Le maire de Rimouski explique que la ville intervient en fonction des plaintes des citoyens et, pour réellement faire un suivi, cela demande des ressources que la ville n’a pas : « un Airbnb qui ne serait pas légitime, on ne connait pas son existence à moins de commencer à passer à travers tous les sites de manière régulière, et ça, ce sont des ressources qu’on n’a pas, donc si des gens voient des Airbnb qui n’ont pas leur lieu d’être, qui ne sont pas enregistrés au CITQ, ils peuvent tout à fait téléphoner à la ville au service d’urbanisme et d’inspection, et là, on pourra avoir des inspecteurs qui vont être sur le cas ».
Pascal Caron-Savard, aménagiste de la MRC de La Côte-de-Gaspé, ajoute aussi que certaines villes ont dans leurs règlements d’urbanisme des classifications d’usages quant à l’hébergement touristique qui s’arriment encore mal avec les classifications de la loi 67 et du CITQ, ce qui peut laisser place à l’interprétation.
La province de Québec a ainsi adopté des règlements par rapport à Airbnb, mais elle devrait intervenir pour soutenir, défendre et outiller, les plus petites communautés.
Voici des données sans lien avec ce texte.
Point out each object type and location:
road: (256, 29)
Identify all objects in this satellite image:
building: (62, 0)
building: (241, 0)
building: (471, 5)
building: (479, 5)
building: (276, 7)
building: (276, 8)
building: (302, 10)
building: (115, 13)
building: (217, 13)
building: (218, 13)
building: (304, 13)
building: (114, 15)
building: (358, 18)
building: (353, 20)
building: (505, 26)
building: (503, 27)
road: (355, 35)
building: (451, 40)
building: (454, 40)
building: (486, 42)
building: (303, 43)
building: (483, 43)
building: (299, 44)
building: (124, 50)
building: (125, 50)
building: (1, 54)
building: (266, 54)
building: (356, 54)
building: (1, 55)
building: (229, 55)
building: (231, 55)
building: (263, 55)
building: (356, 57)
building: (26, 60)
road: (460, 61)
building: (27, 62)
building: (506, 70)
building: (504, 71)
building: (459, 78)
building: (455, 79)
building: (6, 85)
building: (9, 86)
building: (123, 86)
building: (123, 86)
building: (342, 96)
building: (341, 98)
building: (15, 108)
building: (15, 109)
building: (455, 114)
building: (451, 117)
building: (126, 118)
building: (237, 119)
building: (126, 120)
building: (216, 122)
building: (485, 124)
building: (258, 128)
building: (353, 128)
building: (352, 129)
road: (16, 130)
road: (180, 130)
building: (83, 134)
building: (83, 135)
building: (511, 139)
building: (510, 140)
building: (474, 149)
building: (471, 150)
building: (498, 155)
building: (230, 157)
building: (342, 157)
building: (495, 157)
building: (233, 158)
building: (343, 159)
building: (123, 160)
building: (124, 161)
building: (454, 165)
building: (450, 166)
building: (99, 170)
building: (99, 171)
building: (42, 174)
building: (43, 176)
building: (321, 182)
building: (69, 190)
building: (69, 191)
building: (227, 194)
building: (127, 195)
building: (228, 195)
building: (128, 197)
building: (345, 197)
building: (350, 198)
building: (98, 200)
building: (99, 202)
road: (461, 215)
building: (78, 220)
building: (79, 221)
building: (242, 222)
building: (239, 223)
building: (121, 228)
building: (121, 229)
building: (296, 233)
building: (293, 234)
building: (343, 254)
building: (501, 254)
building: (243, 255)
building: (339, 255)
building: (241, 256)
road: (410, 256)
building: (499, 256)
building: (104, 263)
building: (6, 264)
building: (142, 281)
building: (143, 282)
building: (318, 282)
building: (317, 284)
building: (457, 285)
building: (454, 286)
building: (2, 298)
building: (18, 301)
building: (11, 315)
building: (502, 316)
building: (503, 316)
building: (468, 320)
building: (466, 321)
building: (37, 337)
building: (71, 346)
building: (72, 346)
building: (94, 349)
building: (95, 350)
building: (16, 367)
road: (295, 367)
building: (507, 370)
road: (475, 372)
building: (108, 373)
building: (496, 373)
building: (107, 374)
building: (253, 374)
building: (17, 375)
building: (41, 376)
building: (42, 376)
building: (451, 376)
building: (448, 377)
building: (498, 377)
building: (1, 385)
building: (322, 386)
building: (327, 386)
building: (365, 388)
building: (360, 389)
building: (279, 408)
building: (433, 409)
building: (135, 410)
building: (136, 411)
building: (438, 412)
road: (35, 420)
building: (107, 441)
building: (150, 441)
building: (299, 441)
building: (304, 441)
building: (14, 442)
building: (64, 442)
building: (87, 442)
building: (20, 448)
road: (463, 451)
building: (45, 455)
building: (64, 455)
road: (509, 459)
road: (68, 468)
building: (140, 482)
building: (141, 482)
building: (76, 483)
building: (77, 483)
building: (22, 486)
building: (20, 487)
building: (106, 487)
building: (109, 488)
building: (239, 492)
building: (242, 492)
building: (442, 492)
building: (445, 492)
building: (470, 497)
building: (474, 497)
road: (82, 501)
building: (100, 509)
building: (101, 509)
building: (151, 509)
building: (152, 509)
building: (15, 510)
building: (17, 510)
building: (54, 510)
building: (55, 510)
De plus, à mesure que des règlements sont introduits à travers la province, il est aussi important d’évaluer les conditions de succès et d’échec de ces mesures4.
[1] https://www.tvanouvelles.ca/2018/07/12/airbnb-dimportantes-amendes-dans-lest-du-quebec
[2] 21.1 aux fins de déterminer si un scrutin référendaire doit être tenu à l’égard de ce règlement, le nombre de demandes devant être atteint en vertu du premier alinéa de l’article 553 de la Loi sur les élections et les référendums dans les municipalités (chapitre E-2.2) est réduit de 50 %, arrondi au nombre entier supérieur.